Herbstflüstern.
Endlich ist es September. Noch hält der Sommer die Welt fest umklammert, doch ich stehe am Fenster und erahne, wie bald der Herbst die Regie übernehmen wird. Ich sehe vor meinem inneren Auge, wie die Blätter ihre Farben wechseln werden, wie sie sanft zu Boden gleiten und die Wege mit einem Teppich aus Gold und Kupfer bedecken werden. Die Zeit wird anbrechen, in der die Natur ihr letztes großes Schauspiel inszeniert, bevor sie in den tiefen Schlaf des Winters sinkt. Ich spüre bereits den Drang, hinauszugehen und Teil dieses Dramas zu werden. Ja, ich liebe den Herbst, nicht weil er sanft ist – das ist er keineswegs. Er fordert heraus. Bald wird der Wind seine Klingen schärfen, die Luft wird kühler werden, und die Pfade, die im Sommer vor Leben strotzten, werden immer häufiger in stiller Leere verharren. Ein perfekter Zufluchtsort für jemanden wie mich, der die Einsamkeit der Natur sucht, um sich selbst immer wieder neu zu entdecken.
In meinem Rucksack werde ich alles Nötige tragen: eine Flasche Wasser, einige robuste, selbstgemachte Brote und meine alte, verlässliche Kamera. Die Kamera und mein Hund Talko werden meine ständigen Begleiter sein. Während der Hund die Umgebung mit seiner Nase erkundet, wird die Kamera die stillen Wunder einfangen, die der Herbst zu bieten hat: das Spiel des Lichts zwischen den Ästen, die Tiere, die sich auf den Winter vorbereiten, die letzten mutigen Blumen, die der Kälte trotzen. Der Wald im Herbst wird wie ein alter Freund sein, der stets für eine Überraschung gut ist. Die Bäume werden majestätisch in den Himmel ragen, ihre entblößten Äste werden nach der grauen Unendlichkeit greifen. Unter meinen Füßen wird das Laub knirschen, und jeder meiner Schritte wird mich daran erinnern, dass ich lebe, hier, mitten in dieser sich verändernden Natur.

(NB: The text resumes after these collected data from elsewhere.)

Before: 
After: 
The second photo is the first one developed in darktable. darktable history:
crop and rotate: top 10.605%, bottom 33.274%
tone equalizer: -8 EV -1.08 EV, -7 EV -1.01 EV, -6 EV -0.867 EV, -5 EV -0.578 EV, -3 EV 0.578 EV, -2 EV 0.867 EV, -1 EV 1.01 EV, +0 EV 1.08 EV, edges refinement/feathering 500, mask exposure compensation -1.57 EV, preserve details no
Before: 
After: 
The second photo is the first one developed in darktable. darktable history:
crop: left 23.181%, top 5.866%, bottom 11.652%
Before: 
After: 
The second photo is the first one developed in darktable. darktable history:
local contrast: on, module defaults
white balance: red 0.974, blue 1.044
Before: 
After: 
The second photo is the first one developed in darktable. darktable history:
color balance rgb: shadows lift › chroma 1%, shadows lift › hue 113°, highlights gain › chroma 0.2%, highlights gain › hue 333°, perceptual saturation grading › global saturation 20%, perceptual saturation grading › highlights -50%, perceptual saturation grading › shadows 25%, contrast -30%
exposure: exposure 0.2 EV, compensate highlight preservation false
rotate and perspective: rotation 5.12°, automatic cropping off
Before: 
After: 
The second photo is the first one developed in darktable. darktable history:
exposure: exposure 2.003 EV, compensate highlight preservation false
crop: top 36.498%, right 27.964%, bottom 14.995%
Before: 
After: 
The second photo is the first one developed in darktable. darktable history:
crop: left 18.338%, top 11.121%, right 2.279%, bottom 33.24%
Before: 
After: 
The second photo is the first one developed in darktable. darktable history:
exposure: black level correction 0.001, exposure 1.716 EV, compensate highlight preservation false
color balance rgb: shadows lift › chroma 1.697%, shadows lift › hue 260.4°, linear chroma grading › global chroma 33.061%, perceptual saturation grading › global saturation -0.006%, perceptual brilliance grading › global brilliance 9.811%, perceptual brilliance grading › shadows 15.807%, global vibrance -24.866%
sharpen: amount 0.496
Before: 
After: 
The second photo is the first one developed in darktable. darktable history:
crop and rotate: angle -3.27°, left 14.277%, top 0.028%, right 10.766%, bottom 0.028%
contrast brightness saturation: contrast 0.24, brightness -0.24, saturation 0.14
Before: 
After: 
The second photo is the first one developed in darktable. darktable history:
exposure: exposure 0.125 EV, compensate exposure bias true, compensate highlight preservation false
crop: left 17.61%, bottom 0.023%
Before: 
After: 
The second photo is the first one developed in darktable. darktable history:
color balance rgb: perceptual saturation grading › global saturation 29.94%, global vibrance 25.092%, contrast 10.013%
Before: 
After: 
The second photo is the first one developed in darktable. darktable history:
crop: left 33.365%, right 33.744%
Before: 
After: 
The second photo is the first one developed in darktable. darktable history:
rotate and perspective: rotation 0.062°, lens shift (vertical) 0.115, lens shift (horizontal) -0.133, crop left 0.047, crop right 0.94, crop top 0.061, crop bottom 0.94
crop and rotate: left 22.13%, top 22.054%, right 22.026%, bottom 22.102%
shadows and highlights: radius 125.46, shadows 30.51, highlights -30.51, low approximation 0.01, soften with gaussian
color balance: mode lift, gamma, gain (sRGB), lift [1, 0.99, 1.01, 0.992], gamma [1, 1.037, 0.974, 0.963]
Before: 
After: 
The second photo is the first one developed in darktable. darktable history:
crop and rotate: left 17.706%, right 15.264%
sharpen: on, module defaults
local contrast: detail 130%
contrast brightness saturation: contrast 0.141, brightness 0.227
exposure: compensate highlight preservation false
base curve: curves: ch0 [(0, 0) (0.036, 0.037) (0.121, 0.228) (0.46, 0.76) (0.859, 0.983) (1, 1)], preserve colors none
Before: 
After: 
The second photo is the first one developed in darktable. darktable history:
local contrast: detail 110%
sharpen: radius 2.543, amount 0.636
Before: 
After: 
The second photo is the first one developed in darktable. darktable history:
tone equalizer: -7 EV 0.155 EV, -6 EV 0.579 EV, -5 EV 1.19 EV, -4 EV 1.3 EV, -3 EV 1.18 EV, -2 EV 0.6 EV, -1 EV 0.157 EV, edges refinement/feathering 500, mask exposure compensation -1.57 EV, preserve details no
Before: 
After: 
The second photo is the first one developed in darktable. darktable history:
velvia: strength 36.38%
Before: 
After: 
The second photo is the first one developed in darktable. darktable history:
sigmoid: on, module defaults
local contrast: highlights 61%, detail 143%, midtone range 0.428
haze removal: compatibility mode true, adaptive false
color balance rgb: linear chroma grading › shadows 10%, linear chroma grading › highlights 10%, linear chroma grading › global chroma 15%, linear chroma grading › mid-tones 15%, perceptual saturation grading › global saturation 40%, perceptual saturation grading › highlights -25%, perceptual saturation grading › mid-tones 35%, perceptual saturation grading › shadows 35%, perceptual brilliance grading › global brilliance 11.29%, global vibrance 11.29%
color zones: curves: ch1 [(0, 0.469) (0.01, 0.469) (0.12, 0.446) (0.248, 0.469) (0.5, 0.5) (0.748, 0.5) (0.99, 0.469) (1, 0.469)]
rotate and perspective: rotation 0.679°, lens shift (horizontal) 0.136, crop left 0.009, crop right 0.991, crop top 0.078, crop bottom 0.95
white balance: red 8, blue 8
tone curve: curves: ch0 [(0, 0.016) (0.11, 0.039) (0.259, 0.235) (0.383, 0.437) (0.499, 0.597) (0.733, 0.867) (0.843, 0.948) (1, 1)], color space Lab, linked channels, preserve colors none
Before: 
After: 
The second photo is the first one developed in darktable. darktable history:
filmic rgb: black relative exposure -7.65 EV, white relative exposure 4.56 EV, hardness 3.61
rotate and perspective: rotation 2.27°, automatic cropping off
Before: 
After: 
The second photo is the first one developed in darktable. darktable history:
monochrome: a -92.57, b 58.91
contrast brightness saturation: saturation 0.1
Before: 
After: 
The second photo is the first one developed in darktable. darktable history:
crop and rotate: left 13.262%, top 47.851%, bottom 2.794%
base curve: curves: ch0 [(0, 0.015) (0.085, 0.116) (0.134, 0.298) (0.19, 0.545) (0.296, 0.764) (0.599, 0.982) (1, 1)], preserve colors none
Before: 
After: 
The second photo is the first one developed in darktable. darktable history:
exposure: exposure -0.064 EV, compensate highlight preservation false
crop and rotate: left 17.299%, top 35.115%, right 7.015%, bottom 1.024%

Manchmal werde ich anhalten, mich an einen Baum lehnen und die Augen schließen. Ich werde den Wind hören, das Flüstern der Blätter, das ferne Krächzen eines Raben. Diese Momente werden mir die Klarheit schenken, die mir im Alltag so oft fehlt. Dieser Herbst wird mich daran erinnern, dass das Leben Veränderung bedeutet, dass wir loslassen müssen, um weiterzukommen. Und wenn ich nach Stunden des Umherstreifens nach Hause zurückkehre, werde ich mich erneuert fühlen. Meine Wangen, gerötet vom kalten Wind, meine Beine, erschöpft, doch mein Geist, hellwach. Ich werde den Herbst erlebt haben, ihm ins Gesicht geschaut und gewusst haben, dass meine Zeit gekommen ist.
Ich schätze den Herbst auch wegen seiner wiederkehrenden Dunkelheit, die in einem wundersamen Zusammenspiel mit der Kälte die Gemütlichkeit in das Wohnzimmer zurückbringt. Bald werden Kerzen auf der Fensterbank flackern, ihr sanftes Licht wird tanzende Schatten an die Wände werfen. Eine warme Decke wird wie eine Einladung auf dem Sofa liegen, und ein gutes Buch wird darauf warten, mir Geschichten aus längst vergessenen Zeiten zu erzählen. Theodor Storm wird, wie in jedem Jahr, in einer verregneten Nacht vom Schimmelreiter Hauke Haien berichten. Er wird die düstere, gespenstische Atmosphäre heraufbeschwören, von den rauen Wetterbedingungen erzählen und von der stürmischen Nordsee, während sich um mich herum der Geruch von Zimt, Vanille, Äpfeln und Karamell im Raum ausbreitet und eine fast greifbare Aura der Behaglichkeit schafft.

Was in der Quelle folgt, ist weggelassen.